→ **WHAT TO WORK ON**: The required output is the lines below from the line containing "Verisio takes data" to the line containing "Verisio has appointed", inclusive, retyped exactly. No other lines belong in it.

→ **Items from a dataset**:
= = = = = = =
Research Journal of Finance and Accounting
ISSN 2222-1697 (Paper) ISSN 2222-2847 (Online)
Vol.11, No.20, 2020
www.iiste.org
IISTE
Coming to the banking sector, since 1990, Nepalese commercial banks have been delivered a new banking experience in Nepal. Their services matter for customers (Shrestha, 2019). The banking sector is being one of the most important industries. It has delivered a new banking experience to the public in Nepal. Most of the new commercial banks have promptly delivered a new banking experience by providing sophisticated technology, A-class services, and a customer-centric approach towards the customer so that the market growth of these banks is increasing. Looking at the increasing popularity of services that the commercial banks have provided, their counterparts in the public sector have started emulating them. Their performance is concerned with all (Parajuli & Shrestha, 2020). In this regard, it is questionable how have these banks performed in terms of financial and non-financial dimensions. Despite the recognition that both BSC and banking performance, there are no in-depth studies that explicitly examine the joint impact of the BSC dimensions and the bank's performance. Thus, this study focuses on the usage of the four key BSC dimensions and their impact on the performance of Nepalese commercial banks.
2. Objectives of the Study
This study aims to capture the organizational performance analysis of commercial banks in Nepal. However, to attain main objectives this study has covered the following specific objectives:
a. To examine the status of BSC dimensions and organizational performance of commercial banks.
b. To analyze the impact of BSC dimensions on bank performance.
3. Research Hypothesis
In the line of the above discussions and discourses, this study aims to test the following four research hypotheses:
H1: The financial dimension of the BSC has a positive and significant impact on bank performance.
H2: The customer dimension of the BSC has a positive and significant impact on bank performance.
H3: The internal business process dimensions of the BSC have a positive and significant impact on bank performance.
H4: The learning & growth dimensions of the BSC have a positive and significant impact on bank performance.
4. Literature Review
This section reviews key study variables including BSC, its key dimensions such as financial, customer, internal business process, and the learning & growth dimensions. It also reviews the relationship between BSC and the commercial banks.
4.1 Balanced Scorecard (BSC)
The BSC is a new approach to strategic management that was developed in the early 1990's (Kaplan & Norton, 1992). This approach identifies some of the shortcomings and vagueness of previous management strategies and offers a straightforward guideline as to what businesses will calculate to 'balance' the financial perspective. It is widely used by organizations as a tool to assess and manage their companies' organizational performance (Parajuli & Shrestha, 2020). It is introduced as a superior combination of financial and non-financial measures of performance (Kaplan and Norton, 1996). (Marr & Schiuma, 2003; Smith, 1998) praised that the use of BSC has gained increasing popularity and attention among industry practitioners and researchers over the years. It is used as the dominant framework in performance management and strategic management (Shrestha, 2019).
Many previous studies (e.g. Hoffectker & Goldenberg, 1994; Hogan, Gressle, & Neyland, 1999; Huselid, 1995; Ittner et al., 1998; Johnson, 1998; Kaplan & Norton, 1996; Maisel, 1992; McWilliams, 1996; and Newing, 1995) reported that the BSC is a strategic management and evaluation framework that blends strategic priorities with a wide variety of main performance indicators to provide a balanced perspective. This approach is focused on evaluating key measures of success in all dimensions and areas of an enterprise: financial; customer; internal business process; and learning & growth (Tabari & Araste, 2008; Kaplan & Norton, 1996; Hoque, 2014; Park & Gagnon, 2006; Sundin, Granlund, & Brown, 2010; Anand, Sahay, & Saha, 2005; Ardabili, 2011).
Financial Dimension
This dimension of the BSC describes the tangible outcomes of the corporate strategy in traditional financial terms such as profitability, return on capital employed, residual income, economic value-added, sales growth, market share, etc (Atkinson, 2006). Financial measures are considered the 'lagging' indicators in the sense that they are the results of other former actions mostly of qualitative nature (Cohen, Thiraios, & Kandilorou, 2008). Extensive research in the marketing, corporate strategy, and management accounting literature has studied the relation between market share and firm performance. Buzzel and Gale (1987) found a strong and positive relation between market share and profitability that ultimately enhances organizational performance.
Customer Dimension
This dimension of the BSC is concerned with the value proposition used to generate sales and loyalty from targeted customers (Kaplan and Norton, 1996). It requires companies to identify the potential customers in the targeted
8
= = = = = = =
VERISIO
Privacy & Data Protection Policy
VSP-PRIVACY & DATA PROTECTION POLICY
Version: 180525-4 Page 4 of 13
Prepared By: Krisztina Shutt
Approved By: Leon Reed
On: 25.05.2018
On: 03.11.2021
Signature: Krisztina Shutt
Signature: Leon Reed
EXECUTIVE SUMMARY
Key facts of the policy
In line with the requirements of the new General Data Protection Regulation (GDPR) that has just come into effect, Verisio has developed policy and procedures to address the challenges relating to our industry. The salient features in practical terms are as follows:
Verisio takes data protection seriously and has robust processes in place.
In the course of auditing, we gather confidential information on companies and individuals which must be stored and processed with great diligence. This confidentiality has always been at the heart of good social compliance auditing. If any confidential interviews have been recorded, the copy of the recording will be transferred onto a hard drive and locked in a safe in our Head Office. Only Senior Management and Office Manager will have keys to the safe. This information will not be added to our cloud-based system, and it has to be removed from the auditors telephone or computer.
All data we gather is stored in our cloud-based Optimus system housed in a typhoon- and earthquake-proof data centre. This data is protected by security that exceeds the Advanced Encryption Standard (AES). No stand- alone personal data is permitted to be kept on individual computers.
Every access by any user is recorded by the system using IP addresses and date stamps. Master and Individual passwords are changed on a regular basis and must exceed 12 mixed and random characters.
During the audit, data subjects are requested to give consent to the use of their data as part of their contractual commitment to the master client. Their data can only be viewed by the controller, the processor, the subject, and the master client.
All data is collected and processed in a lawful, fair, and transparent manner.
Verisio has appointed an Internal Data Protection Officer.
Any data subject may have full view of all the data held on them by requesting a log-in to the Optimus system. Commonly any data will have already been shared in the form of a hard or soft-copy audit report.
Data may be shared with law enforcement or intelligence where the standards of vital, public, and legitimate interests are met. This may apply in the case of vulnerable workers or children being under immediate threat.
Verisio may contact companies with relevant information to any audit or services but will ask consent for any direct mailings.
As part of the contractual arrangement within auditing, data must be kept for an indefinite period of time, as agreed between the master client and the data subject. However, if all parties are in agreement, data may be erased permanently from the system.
= = = = = = =
→ **PROBLEM SOLUTION**:
Verisio takes data protection seriously and has robust processes in place.
In the course of auditing, we gather confidential information on companies and individuals which must be stored and processed with great diligence. This confidentiality has always been at the heart of good social compliance auditing. If any confidential interviews have been recorded, the copy of the recording will be transferred onto a hard drive and locked in a safe in our Head Office. Only Senior Management and Office Manager will have keys to the safe. This information will not be added to our cloud-based system, and it has to be removed from the auditors telephone or computer.
All data we gather is stored in our cloud-based Optimus system housed in a typhoon- and earthquake-proof data centre. This data is protected by security that exceeds the Advanced Encryption Standard (AES). No stand- alone personal data is permitted to be kept on individual computers.
Every access by any user is recorded by the system using IP addresses and date stamps. Master and Individual passwords are changed on a regular basis and must exceed 12 mixed and random characters.
During the audit, data subjects are requested to give consent to the use of their data as part of their contractual commitment to the master client. Their data can only be viewed by the controller, the processor, the subject, and the master client.
All data is collected and processed in a lawful, fair, and transparent manner.
Verisio has appointed an Internal Data Protection Officer.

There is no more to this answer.